'''
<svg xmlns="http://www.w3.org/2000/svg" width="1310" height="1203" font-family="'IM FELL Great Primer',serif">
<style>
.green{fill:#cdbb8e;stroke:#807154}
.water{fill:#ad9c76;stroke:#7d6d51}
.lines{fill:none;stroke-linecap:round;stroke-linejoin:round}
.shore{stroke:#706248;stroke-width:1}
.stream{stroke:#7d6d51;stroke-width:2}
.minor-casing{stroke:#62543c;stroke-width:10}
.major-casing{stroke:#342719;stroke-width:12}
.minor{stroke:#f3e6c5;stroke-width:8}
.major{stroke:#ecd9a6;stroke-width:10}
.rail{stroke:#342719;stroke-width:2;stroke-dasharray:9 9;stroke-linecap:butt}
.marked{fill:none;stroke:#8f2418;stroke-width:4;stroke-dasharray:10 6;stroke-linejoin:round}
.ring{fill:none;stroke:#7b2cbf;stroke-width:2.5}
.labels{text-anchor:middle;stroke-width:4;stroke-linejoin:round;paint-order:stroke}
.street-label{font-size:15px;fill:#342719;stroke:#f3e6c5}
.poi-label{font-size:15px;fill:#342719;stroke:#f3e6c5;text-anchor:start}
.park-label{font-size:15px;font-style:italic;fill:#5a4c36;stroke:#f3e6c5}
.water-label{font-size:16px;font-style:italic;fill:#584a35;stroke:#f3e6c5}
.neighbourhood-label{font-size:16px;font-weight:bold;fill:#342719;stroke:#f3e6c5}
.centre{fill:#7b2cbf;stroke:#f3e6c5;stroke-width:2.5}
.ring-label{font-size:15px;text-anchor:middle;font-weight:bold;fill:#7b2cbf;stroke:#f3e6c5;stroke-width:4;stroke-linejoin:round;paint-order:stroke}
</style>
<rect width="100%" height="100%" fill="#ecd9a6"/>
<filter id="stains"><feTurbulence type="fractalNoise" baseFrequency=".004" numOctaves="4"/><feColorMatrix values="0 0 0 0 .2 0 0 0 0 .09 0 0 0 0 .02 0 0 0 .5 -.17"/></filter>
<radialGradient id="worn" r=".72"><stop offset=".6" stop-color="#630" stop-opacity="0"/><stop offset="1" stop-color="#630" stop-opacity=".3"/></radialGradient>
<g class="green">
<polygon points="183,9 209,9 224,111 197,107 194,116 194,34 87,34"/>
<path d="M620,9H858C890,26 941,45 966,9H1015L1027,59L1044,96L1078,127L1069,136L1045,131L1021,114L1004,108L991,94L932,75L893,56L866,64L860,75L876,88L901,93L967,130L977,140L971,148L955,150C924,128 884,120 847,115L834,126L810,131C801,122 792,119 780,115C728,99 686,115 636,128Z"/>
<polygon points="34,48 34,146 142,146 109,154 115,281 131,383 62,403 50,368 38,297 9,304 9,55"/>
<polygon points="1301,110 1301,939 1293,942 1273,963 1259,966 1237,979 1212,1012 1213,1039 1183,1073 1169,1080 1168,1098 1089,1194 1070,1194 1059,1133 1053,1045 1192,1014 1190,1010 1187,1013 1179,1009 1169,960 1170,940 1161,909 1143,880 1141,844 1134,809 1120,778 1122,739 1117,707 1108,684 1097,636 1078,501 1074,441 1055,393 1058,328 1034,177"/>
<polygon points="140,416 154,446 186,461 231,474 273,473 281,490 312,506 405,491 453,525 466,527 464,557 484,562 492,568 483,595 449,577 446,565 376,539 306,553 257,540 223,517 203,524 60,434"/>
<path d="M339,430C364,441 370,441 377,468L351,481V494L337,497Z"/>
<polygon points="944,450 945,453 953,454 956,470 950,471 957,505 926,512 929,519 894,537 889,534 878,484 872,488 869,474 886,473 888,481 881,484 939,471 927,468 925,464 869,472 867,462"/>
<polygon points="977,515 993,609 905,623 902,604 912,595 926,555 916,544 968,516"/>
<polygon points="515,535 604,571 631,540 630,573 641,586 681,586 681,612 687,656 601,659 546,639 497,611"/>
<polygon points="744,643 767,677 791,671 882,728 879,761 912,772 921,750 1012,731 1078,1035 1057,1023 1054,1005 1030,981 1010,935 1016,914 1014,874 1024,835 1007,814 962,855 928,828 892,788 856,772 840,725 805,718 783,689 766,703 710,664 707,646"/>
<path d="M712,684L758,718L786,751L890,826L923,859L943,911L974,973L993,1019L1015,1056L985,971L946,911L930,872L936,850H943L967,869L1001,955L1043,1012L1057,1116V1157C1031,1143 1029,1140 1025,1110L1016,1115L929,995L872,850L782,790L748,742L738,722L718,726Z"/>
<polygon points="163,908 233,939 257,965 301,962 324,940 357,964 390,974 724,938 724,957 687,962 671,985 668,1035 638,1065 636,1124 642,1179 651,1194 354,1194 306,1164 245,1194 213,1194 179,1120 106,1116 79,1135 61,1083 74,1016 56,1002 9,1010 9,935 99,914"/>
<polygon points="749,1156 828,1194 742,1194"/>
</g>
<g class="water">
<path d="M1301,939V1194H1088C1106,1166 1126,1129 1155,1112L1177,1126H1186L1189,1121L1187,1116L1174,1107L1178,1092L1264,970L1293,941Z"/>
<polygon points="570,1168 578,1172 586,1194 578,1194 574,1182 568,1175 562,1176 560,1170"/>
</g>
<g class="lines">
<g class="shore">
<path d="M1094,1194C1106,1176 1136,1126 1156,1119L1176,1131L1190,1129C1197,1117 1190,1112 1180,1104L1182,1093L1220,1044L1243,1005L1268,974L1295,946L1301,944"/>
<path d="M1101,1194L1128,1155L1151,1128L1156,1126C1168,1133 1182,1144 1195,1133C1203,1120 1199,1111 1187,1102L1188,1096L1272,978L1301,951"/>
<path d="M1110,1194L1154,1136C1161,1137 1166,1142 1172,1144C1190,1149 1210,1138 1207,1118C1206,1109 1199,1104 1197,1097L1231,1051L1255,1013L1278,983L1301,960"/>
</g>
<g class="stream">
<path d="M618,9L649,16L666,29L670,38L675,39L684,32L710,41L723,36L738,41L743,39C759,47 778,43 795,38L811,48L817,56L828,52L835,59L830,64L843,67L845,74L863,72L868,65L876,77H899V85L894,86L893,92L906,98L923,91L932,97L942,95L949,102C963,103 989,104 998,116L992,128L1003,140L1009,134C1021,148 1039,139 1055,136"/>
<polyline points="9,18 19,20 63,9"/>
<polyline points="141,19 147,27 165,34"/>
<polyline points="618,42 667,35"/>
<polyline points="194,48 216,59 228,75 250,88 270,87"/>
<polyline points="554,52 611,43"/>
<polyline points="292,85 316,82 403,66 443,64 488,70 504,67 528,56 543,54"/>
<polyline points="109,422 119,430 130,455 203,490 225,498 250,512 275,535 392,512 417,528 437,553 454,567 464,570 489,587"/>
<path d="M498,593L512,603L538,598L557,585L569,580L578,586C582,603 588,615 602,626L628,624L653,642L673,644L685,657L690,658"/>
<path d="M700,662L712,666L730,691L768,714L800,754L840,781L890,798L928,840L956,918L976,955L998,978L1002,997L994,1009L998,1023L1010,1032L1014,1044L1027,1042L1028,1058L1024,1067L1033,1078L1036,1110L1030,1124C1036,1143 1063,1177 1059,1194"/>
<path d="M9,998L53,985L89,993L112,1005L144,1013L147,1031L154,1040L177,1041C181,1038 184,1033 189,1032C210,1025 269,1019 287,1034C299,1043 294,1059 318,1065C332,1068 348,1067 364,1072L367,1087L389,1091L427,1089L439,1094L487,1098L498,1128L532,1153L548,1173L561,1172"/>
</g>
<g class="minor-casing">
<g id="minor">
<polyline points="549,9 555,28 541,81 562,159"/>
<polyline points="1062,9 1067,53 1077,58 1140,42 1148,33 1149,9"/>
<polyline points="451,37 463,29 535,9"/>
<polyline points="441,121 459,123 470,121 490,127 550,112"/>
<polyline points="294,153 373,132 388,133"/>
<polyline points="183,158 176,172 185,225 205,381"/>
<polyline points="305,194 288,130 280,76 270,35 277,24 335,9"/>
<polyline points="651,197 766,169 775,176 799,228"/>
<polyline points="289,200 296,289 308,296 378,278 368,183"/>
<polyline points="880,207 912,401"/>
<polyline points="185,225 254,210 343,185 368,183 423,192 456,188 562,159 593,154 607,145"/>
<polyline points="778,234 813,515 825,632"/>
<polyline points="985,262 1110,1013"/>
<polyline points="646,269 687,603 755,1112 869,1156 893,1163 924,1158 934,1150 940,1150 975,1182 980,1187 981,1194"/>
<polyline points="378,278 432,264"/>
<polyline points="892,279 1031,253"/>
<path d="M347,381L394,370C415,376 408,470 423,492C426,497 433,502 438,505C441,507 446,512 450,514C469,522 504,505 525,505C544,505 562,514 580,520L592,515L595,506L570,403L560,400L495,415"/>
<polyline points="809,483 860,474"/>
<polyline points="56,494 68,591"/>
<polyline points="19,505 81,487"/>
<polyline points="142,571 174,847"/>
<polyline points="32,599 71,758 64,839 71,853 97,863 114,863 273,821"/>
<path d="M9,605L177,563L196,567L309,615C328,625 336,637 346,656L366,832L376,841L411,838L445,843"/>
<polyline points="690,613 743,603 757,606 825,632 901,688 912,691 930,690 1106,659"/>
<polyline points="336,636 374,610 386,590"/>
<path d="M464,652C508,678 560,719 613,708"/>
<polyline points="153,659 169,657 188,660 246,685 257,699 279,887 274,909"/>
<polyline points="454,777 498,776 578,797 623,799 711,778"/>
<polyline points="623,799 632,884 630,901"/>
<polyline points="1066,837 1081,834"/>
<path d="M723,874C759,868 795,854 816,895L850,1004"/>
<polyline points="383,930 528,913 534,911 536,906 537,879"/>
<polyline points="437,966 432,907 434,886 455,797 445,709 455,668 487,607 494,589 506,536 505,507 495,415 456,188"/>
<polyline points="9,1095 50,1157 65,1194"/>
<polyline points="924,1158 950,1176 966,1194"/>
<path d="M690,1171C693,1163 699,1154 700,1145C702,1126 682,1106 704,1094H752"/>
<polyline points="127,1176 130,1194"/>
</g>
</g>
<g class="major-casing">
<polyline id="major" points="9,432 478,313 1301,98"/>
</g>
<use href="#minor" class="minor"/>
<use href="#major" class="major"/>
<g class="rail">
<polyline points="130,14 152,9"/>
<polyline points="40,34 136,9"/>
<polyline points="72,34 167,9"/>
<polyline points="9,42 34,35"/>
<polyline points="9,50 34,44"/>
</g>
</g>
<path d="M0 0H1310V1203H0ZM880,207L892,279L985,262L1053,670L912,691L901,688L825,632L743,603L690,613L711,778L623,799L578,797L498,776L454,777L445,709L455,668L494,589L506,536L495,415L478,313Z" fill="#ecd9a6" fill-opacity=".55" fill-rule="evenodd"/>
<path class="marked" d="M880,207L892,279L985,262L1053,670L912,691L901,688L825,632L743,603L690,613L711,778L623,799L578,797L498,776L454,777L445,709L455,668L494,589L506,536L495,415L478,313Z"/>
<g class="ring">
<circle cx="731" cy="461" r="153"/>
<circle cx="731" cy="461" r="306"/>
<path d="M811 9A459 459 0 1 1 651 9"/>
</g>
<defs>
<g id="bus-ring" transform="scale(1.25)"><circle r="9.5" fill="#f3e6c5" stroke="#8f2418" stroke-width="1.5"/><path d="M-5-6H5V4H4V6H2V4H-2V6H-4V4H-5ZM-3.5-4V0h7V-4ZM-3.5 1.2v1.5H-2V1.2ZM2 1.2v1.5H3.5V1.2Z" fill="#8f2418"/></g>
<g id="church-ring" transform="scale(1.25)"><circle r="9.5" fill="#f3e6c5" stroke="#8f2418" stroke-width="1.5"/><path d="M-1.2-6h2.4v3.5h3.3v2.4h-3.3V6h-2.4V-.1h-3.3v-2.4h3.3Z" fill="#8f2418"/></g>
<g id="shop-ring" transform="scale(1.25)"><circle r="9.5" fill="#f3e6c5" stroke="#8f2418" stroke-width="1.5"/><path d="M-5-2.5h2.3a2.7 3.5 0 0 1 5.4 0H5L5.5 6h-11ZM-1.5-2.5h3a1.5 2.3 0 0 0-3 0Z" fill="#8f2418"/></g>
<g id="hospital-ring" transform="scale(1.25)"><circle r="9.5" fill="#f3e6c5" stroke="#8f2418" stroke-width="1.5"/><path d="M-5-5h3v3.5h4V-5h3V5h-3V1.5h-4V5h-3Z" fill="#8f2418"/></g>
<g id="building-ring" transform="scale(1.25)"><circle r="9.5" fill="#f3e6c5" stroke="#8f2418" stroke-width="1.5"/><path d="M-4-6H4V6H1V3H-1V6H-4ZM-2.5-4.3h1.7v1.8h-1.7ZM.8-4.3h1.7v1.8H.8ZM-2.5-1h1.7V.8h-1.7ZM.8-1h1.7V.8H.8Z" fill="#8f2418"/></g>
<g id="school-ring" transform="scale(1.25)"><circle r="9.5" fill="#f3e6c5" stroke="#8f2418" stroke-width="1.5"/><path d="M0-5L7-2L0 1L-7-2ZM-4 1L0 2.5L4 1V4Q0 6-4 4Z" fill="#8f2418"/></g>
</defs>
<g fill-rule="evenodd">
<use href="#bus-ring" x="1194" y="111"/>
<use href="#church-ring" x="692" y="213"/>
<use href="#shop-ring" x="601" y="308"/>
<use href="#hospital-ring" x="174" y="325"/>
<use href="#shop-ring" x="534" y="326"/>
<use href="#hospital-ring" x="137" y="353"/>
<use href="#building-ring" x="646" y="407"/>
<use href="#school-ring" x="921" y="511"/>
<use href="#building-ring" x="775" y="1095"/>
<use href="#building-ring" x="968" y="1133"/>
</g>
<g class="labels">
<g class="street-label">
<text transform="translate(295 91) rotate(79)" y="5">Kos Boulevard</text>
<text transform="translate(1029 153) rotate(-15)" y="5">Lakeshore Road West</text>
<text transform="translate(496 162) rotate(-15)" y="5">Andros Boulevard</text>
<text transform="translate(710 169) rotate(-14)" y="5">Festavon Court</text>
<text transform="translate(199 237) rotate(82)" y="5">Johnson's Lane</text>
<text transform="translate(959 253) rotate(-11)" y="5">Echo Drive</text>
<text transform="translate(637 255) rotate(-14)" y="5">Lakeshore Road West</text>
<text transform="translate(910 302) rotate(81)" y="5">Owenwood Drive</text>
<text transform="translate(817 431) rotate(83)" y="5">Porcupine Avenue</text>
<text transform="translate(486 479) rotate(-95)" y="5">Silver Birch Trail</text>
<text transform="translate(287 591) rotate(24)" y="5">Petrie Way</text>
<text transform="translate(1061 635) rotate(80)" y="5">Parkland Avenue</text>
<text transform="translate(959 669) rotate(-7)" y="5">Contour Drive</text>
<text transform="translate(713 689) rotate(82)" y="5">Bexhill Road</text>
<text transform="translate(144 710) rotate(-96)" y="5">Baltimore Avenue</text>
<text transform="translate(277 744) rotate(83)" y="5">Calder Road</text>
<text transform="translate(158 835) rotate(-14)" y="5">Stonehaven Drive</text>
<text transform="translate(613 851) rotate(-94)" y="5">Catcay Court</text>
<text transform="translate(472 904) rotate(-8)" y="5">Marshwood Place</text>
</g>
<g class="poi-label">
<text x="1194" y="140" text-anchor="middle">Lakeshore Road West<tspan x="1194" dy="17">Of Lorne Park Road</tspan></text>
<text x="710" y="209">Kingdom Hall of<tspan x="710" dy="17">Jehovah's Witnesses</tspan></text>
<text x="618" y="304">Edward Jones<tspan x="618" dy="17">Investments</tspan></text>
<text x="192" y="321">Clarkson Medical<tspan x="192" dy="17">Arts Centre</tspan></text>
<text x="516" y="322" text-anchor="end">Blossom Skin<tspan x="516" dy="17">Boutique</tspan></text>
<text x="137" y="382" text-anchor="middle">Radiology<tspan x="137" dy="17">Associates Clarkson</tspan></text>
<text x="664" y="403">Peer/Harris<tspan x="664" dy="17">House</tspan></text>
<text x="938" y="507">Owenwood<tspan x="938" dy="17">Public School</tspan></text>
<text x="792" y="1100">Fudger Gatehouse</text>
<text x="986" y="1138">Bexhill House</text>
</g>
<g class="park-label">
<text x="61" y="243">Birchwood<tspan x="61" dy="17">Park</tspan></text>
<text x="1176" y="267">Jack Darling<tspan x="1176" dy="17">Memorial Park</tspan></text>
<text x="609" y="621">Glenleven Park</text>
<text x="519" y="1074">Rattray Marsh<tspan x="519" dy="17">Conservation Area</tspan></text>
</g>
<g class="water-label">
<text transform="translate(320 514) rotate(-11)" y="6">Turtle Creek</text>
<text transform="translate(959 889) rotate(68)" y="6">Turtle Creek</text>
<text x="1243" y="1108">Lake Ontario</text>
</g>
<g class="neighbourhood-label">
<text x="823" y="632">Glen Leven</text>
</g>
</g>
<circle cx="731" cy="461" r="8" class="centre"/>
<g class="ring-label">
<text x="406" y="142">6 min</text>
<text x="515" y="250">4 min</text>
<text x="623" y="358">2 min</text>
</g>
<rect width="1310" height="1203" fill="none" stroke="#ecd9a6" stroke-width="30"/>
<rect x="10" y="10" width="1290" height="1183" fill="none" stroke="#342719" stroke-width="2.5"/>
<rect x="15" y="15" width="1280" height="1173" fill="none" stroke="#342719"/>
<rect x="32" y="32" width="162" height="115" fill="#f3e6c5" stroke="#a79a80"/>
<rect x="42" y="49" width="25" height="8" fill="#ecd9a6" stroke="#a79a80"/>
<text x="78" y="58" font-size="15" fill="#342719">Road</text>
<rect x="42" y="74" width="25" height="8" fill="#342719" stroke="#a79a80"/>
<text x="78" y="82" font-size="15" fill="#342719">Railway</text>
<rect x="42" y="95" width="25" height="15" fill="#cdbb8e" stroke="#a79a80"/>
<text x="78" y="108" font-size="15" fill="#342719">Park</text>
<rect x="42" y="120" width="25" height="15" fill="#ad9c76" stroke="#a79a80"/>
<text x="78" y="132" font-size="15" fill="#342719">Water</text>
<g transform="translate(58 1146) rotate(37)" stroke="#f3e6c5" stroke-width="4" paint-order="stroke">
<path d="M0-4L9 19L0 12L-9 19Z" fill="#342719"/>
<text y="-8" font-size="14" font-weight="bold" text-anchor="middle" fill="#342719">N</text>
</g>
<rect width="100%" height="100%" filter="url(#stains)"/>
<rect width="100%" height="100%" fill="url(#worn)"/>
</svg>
'''
• _BRIEF_:
Using the listing above, pick out each line that contains the word "worn", then copy it.

• _ANSWER_:
<radialGradient id="worn" r=".72"><stop offset=".6" stop-color="#630" stop-opacity="0"/><stop offset="1" stop-color="#630" stop-opacity=".3"/></radialGradient>
<rect width="100%" height="100%" fill="url(#worn)"/>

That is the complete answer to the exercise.